A Comissão de Constituição e Justiça (CCJ) da Câmara dos Deputados adiou nesta quarta-feira (27) a votação da PEC que reduz a maioridade penal de 18 para 16 anos.
O motivo foi um pedido de vista coletiva — mecanismo que concede prazo simultâneo a todos os membros da comissão para analisar a proposta. Com isso, o debate volta à pauta na próxima semana.
A PEC foi apresentada em 2015 pelo então deputado Gonzaga Patriota (PSB-PE) e propõe alterar a Constituição para fixar a imputação penal a partir dos 16 anos.
A sessão foi marcada por divisão intensa. Parlamentares de esquerda argumentaram que a redução da maioridade penal aumentará o encarceramento sem produzir melhoria real na segurança pública. Os dados reforçam o argumento: o índice de reincidência no sistema prisional adulto é o dobro do registrado entre adolescentes no sistema socioeducativo, onde 11.542 jovens cumpriam medidas até abril.
Do lado favorável, o deputado Aluísio Mendes (Republicanos-MA) foi direto: “É hipocrisia falar que um jovem de 16 anos não tem consciência do ato cometido. 90% da população brasileira entende que não pode mais prevalecer esse conceito no Brasil”.
A PEC vai além da imputabilidade criminal. O texto torna obrigatório o voto a partir dos 16 anos e reduz as idades mínimas para candidaturas: de 35 para 30 anos para presidente e senador; de 30 para 25 para governador; e de 21 para 18 para deputados, prefeitos e vereadores.
A votação estava marcada como item único da pauta desta quarta — e já havia sido adiada na semana anterior. Caso aprovada na CCJ, a proposta ainda passará por uma comissão especial antes de ir ao plenário, onde precisará de ao menos 308 votos em dois turnos de votação. Em seguida, segue ao Senado.
Nos bastidores, o cenário é de cautela.
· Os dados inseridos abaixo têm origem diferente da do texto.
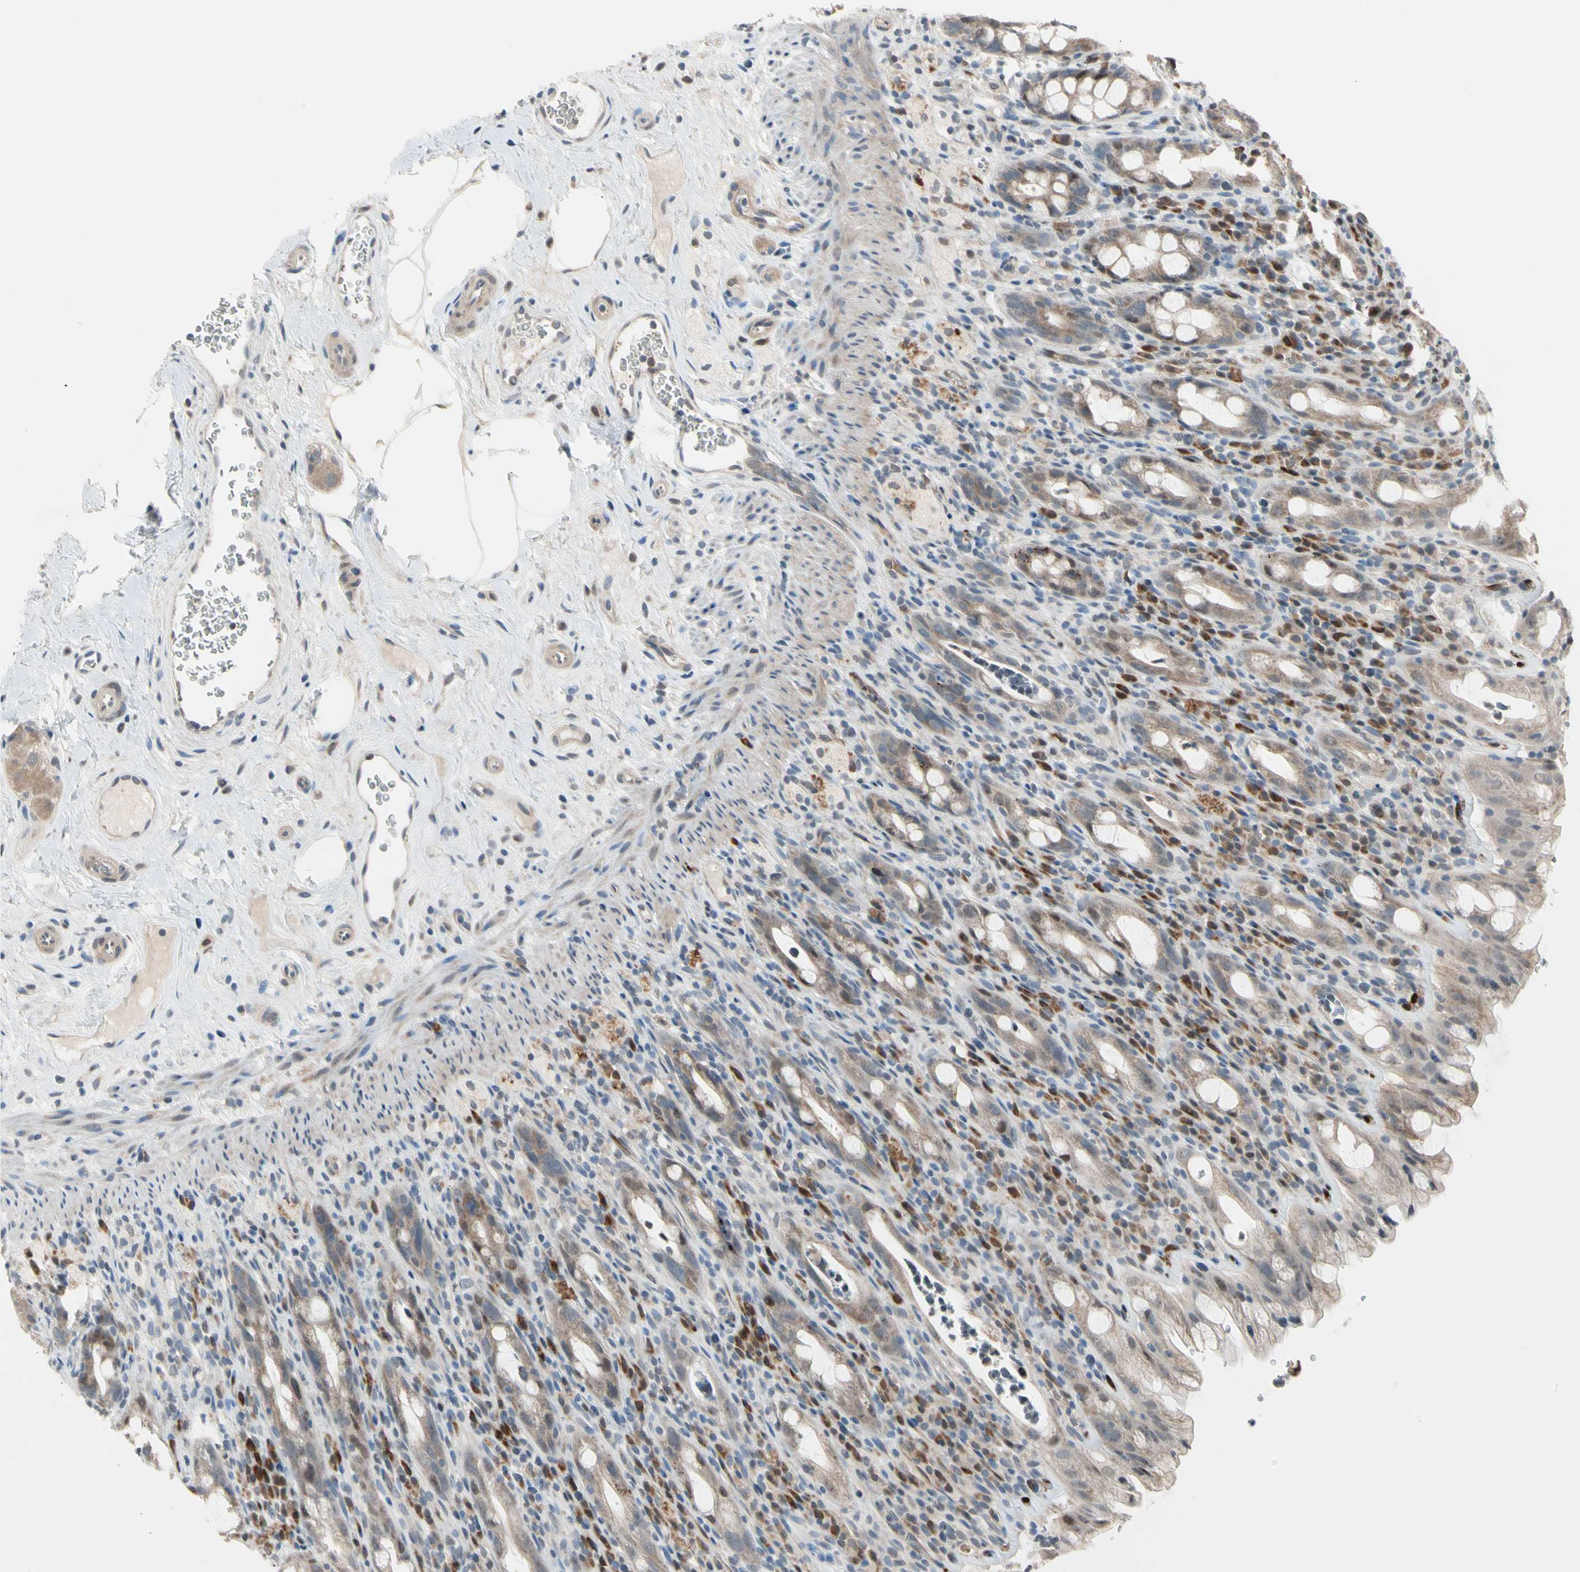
{"staining": {"intensity": "weak", "quantity": ">75%", "location": "cytoplasmic/membranous"}, "tissue": "rectum", "cell_type": "Glandular cells", "image_type": "normal", "snomed": [{"axis": "morphology", "description": "Normal tissue, NOS"}, {"axis": "topography", "description": "Rectum"}], "caption": "Protein expression by immunohistochemistry exhibits weak cytoplasmic/membranous expression in approximately >75% of glandular cells in unremarkable rectum. (IHC, brightfield microscopy, high magnification).", "gene": "MARK1", "patient": {"sex": "male", "age": 44}}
Aliados do presidente da Câmara avaliam que a PEC não deve avançar antes das eleições de outubro — o mesmo cálculo que levou à retirada do tema da PEC da Segurança Pública meses antes.
Hugo Motta (Republicanos-PB) havia defendido que a maioridade penal fosse discutida em separado, justamente para evitar resistência no Senado. A estratégia isolou o debate, mas não reduziu as tensões em torno da proposta.
O pedido de vista coletiva desta quarta é mais um sinal do impasse. A proposta acumula adiamentos desde que voltou à pauta e divide opiniões não só no plenário — mas dentro da própria CCJ, onde precisaria ser aprovada antes de seguir adiante no processo legislativo.